Instructions for the task: The data must be given again exactly as written, with all images omitted.
(Data shown)
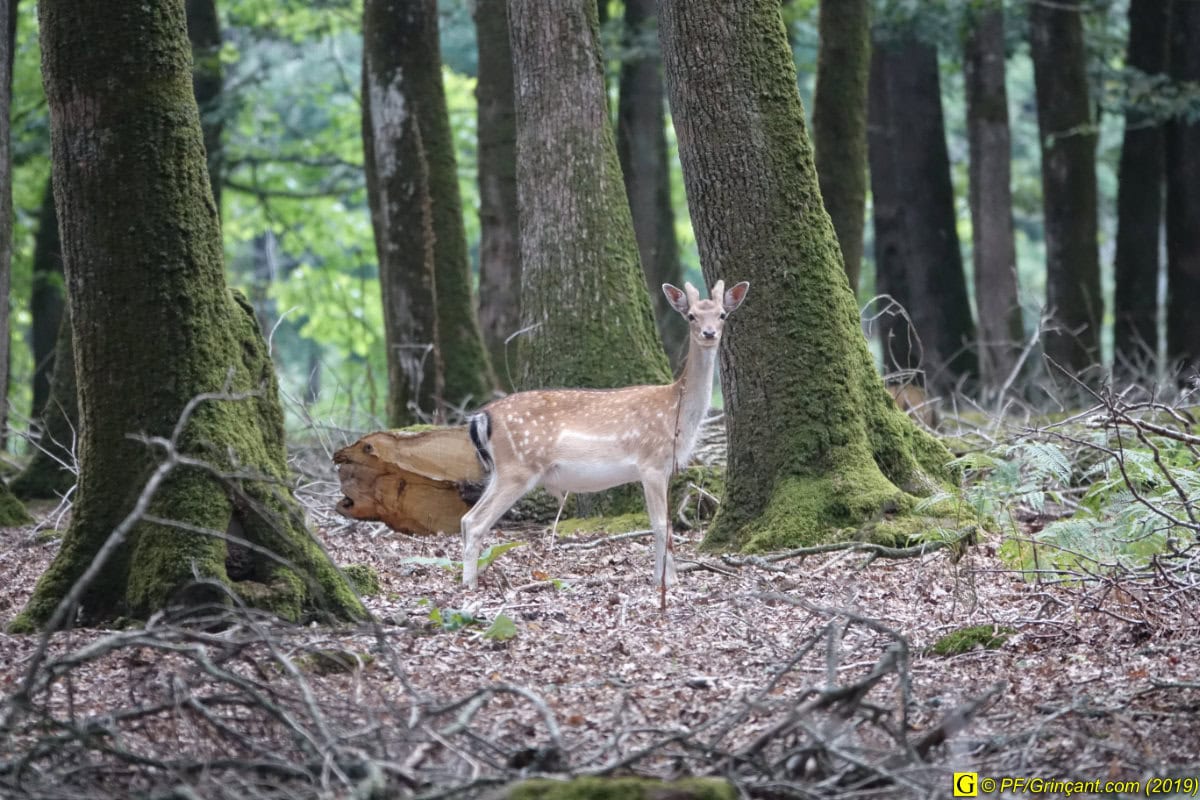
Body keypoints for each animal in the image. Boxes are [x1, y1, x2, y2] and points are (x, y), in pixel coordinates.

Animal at [460, 278, 748, 604]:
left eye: (722, 314)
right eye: (691, 316)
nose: (709, 333)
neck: (677, 415)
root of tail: (481, 416)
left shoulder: (666, 469)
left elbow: (667, 522)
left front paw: (665, 578)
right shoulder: (651, 463)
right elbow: (660, 523)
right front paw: (667, 582)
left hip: (501, 470)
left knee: (467, 519)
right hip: (518, 468)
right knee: (477, 522)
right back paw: (469, 585)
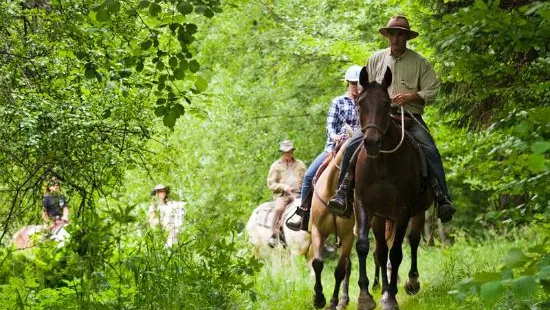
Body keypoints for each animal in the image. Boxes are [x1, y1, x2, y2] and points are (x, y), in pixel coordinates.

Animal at [308, 130, 356, 308]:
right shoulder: (317, 230)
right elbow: (317, 263)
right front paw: (318, 298)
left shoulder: (348, 236)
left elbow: (340, 271)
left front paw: (333, 302)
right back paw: (344, 300)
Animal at [354, 68, 436, 310]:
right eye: (360, 103)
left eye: (386, 104)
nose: (371, 142)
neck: (381, 163)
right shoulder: (365, 207)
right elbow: (365, 247)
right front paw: (366, 297)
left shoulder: (403, 211)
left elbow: (397, 252)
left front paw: (391, 297)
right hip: (381, 217)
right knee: (381, 251)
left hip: (418, 212)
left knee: (414, 241)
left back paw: (412, 282)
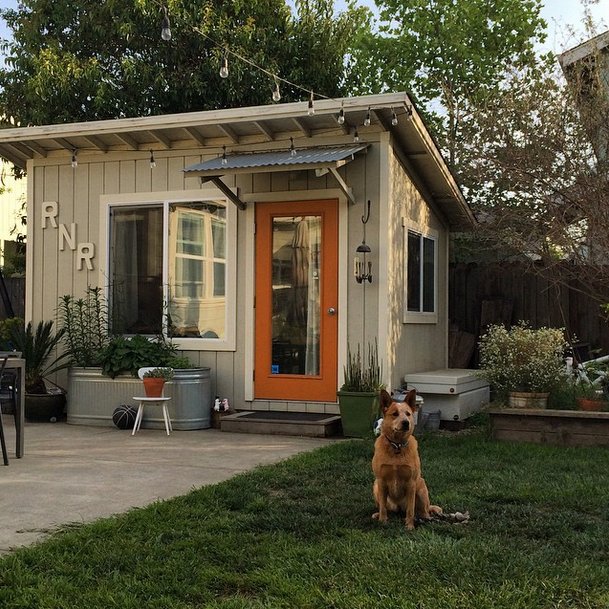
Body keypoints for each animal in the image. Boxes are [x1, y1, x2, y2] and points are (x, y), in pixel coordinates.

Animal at [370, 390, 442, 528]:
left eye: (408, 414)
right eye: (395, 414)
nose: (406, 422)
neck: (397, 447)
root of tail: (398, 508)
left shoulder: (411, 483)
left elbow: (410, 509)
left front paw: (409, 526)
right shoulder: (381, 481)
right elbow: (383, 507)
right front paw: (382, 521)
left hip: (421, 488)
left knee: (423, 512)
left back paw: (424, 518)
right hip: (375, 486)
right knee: (385, 508)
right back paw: (377, 515)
(End Data shown)
Written solution:
Body keypoints for each animal in the image. Boxes are [x1, y1, x2, y2] and points are (x, y), in pixel coordinates.

Animal at [460, 278, 748, 604]:
left eye: (722, 314)
right eye: (691, 316)
nose: (709, 333)
neck: (677, 415)
root of tail: (481, 416)
left shoulder: (666, 469)
left elbow: (667, 522)
left front paw: (665, 578)
right shoulder: (651, 463)
right elbow: (660, 523)
right front paw: (667, 582)
left hip: (501, 470)
left knee: (467, 519)
right hip: (518, 468)
right knee: (477, 522)
right back paw: (469, 585)
Body keypoints for each animal in the image. Boxes are [x1, y1, x2, y2] and points are (x, y), in pixel coordinates.

Animal at [308, 130, 356, 308]:
right shoulder: (317, 230)
right elbow: (317, 263)
right front paw: (318, 298)
left shoulder: (348, 236)
left elbow: (340, 271)
left front paw: (333, 302)
right back paw: (344, 300)
Animal at [354, 68, 436, 310]:
right eye: (360, 103)
left eye: (386, 104)
nose: (371, 142)
neck: (381, 163)
right shoulder: (365, 207)
right elbow: (365, 247)
right front paw: (366, 297)
left shoulder: (403, 211)
left elbow: (397, 252)
left front paw: (391, 297)
right hip: (381, 217)
right knee: (381, 251)
left hip: (418, 212)
left knee: (414, 241)
left back paw: (412, 282)
Body keypoints for each animal in the image. Boxes are [x1, y1, x2, y2] and points are (x, y), in pixel coordinates.

Animal at [370, 390, 442, 528]:
left eye: (408, 414)
right eye: (395, 414)
nose: (406, 422)
neck: (397, 447)
root of tail: (398, 508)
left shoulder: (411, 483)
left elbow: (410, 509)
left front paw: (409, 526)
right shoulder: (381, 481)
right elbow: (383, 507)
right front paw: (382, 521)
left hip: (421, 488)
left knee: (423, 512)
left back paw: (424, 518)
right hip: (375, 486)
right knee: (385, 508)
right back paw: (377, 515)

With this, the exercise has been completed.